- Saved data entries:
>>>>>
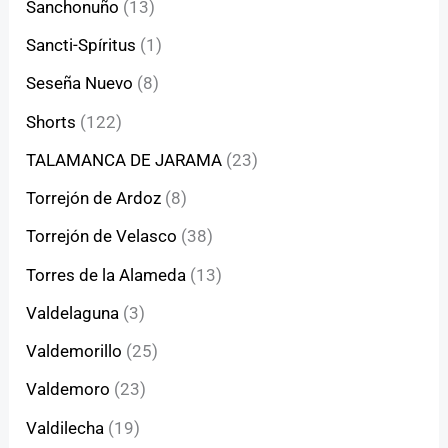
Sanchonuño
(13)
Sancti-Spíritus
(1)
Seseña Nuevo
(8)
Shorts
(122)
TALAMANCA DE JARAMA
(23)
Torrejón de Ardoz
(8)
Torrejón de Velasco
(38)
Torres de la Alameda
(13)
Valdelaguna
(3)
Valdemorillo
(25)
Valdemoro
(23)
Valdilecha
(19)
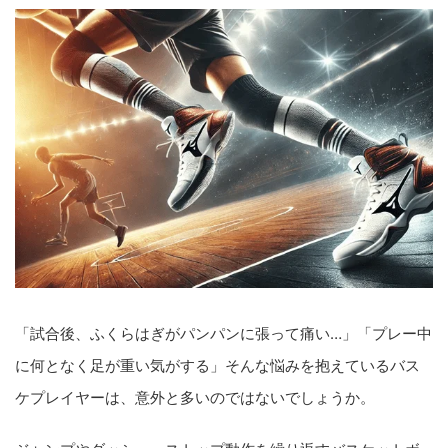
「試合後、ふくらはぎがパンパンに張って痛い…」「プレー中
に何となく足が重い気がする」そんな悩みを抱えているバス
ケプレイヤーは、意外と多いのではないでしょうか。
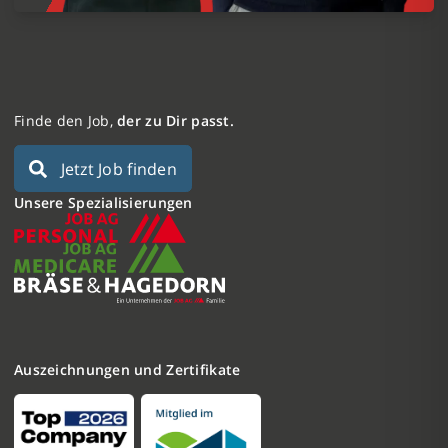
Finde den Job,
der zu Dir passt.
Jetzt Job finden
Unsere Spezialisierungen
Auszeichnungen und Zertifikate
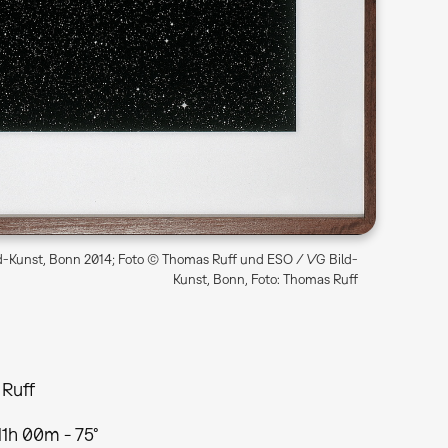
-Kunst, Bonn 2014; Foto © Thomas Ruff und ESO / VG Bild-
Kunst, Bonn, Foto: Thomas Ruff
Ruff
11h 00m - 75°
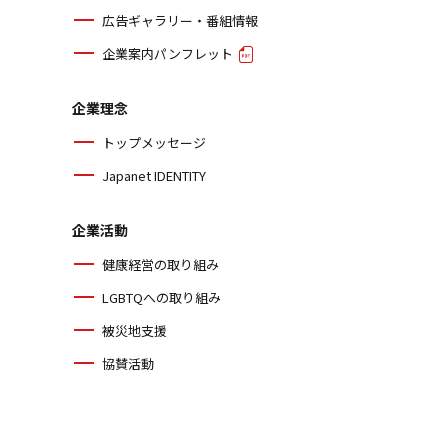
広告ギャラリー・番組情報
企業案内パンフレット
企業理念
トップメッセージ
Japanet IDENTITY
企業活動
健康経営の取り組み
LGBTQへの取り組み
被災地支援
協賛活動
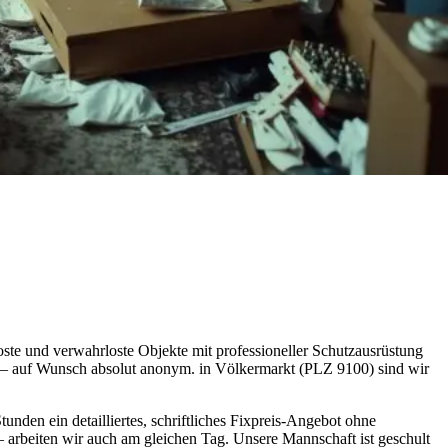
te und verwahrloste Objekte mit professioneller Schutzausrüstung
 – auf Wunsch absolut anonym. in Völkermarkt (PLZ 9100) sind wir
unden ein detailliertes, schriftliches Fixpreis-Angebot ohne
– arbeiten wir auch am gleichen Tag. Unsere Mannschaft ist geschult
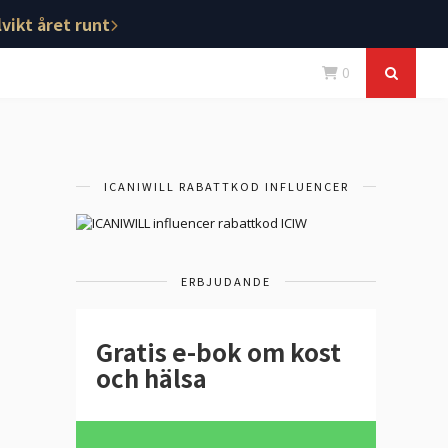
vikt året runt
0
ICANIWILL RABATTKOD INFLUENCER
ERBJUDANDE
Gratis e-bok om kost
och hälsa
<<<<<
- ABOUT THIS TASK:
With the pictures omitted, print precisely the lines from the one with "9100) sind wir" to the final line of the records, both included.

- EXPECTED ANSWER:
 – auf Wunsch absolut anonym. in Völkermarkt (PLZ 9100) sind wir
unden ein detailliertes, schriftliches Fixpreis-Angebot ohne
– arbeiten wir auch am gleichen Tag. Unsere Mannschaft ist geschult
vikt året runt
0
ICANIWILL RABATTKOD INFLUENCER
ERBJUDANDE
Gratis e-bok om kost
och hälsa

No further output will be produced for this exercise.